Excerpt to read:
* * * * * * *
A Woman Gambler in Nevada.

veiled-woman

At Eureka, Nevada, about three weeks ago, the monotony of life in one of the faro-banks of the town was relieved about midnight by the advent of a woman, closely veiled, accompanied by an escort. Her presence of course excited considerable curiosity, and the game—faro—was temporarily interrupted, the players and dealers taking more than ordinary interest in the newcomer. They recovered their composure, however, on failing to penetrate her veil, and continued their game, keeping a good watch, though, lest she might draw some instrument from under the ample folds of her dress and castigate or scatter the crowd from their wrestle with the tiger.
* * * * * * *
What to do:
(a) In the excerpt about the woman gambler, at about what time of night did the veiled woman arrive?
(b) In the excerpt about the woman gambler, what actions did the players and dealers watch for in case the woman attempted them?
(c) Reproduce the passage of the excerpt about the woman gambler starting at "At Eureka, Nevada, about" and ending at "with the tiger.".
Answer from the excerpt about the woman gambler only.
* * * * * * *
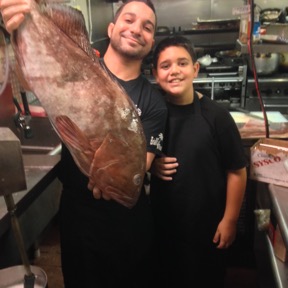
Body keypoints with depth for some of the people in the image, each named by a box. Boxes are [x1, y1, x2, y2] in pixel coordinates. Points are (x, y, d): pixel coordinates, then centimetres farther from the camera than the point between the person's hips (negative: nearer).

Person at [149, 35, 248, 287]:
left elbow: (236, 171, -10)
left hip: (208, 222, -2)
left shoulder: (216, 115, -17)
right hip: (162, 220, 3)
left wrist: (229, 220, -7)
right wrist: (151, 164, -14)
* * * * * * *
Answers by task:
(a) About midnight.

(b)
- Drawing some instrument from under the folds of her dress
- Castigating the crowd
- Scattering the crowd from their game

(c)
At Eureka, Nevada, about three weeks ago, the monotony of life in one of the faro-banks of the town was relieved about midnight by the advent of a woman, closely veiled, accompanied by an escort. Her presence of course excited considerable curiosity, and the game—faro—was temporarily interrupted, the players and dealers taking more than ordinary interest in the newcomer. They recovered their composure, however, on failing to penetrate her veil, and continued their game, keeping a good watch, though, lest she might draw some instrument from under the ample folds of her dress and castigate or scatter the crowd from their wrestle with the tiger.